> [PAGE TEXT]
Photo credit: Brendan Rendall.

Running across Malawi: 27 marathons in 27 days


Last updated: 05-Nov-18

By Alice Morrison

Brendan Rendall, from Manchester in the UK, has just run across the whole of the African country of Malawi. The distance broke down into the equivalent of 27 marathons and it took him 27 days. His motivation was to raise money for a children’s charity, FOMO (Friends of Mulanje Orphans) and so far he has raised £27,000 which has funded a new school building.

His love affair with FOMO started in 2009 and then an increasing desire to change his own life and the lives of others brought him to the point where he undertook this challenge he told us, “It was like children with nothing had taught me everything - and I wanted to spend the next few years living in the moment and to keep pushing myself out my comfort zone through challenge events and travel”.

Over the next couple of years, Brendan took on a number of challenges but his RunMalawi idea really started to come to fruition in 2015. “After not running for two years, I started again by running a few marathons. My first ultra marathon was a 58km in the Lake District in June , followed by another 50km ultra in July and then at the end of August I ran the Coast to Coast - St Bees to Robin Hoods Bay - in 8 days through the Lakes, North Yorkshire Moors and North Yorkshire Dales. That's when I knew I was capable of running a longer distance and RunMalawi became a reality".

The challenge itself consisted of running between 40 and 50 km per day which meant rising at 4am to beat the daytime heat. He was accompanied by his expedition partner Emma Timmis, and a support team. They camped en route in the most basic conditions.

Physically, it was an enormously tough challenge” said Brendan, “Combatting mountains, wild animals, extreme temperatures, illness and injury; but the purpose of the fundraising kept my mind focussed on the final goal.”

> [RECORD EXCERPTS]

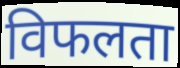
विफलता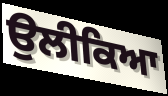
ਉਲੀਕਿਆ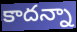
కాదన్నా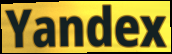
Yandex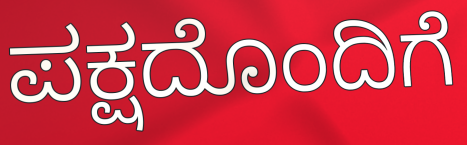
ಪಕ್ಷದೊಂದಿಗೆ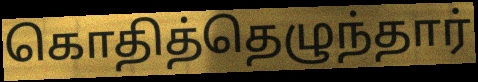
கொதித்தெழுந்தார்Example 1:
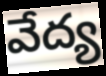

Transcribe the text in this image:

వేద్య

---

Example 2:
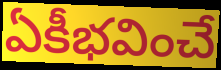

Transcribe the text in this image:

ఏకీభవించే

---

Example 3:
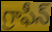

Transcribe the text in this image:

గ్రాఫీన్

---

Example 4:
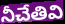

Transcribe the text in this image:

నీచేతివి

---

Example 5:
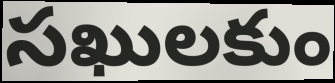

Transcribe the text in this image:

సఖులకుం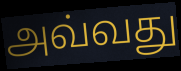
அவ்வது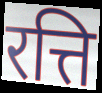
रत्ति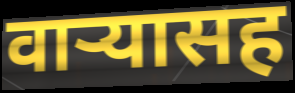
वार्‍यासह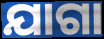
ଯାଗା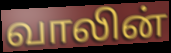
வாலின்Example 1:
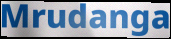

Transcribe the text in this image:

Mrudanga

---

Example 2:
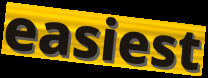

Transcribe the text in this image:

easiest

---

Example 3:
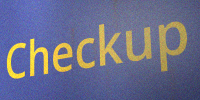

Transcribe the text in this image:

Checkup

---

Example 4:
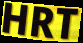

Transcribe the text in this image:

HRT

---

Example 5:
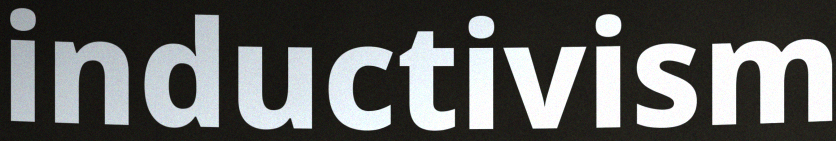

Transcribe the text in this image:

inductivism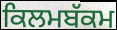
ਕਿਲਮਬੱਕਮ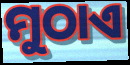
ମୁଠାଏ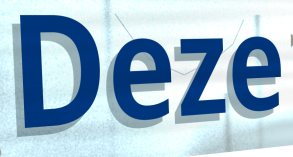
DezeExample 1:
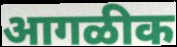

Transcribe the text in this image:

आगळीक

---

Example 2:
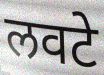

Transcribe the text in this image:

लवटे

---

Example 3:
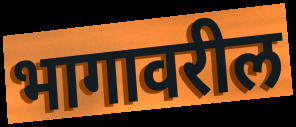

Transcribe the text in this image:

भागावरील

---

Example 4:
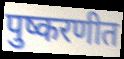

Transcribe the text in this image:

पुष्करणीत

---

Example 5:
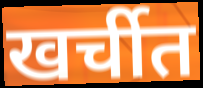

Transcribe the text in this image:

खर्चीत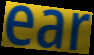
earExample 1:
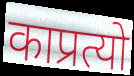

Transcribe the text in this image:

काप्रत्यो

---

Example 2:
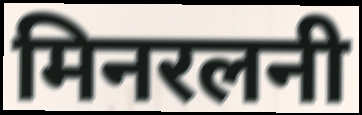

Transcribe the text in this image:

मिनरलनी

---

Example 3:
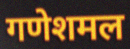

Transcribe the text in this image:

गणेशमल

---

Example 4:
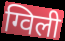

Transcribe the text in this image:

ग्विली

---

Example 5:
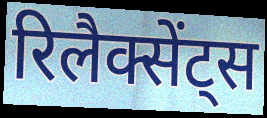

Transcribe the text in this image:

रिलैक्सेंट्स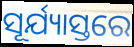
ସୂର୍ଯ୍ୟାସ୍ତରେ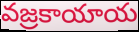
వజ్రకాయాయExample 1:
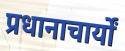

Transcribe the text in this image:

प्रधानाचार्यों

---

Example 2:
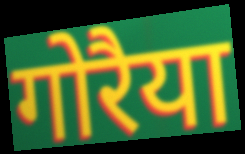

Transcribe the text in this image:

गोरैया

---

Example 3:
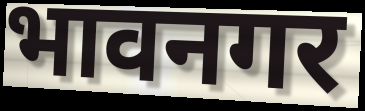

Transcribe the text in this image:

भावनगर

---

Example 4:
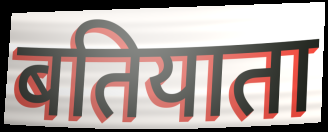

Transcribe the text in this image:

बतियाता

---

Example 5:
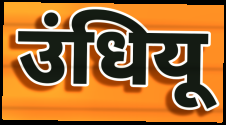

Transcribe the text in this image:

> [TASK INSTRUCTIONS]
Reproduce the passage of the article about running across Malawi that opens with the words containing "The challenge itself" and closes with "most basic conditions.".

> [TASK RESPONSE]
The challenge itself consisted of running between 40 and 50 km per day which meant rising at 4am to beat the daytime heat. He was accompanied by his expedition partner Emma Timmis, and a support team. They camped en route in the most basic conditions.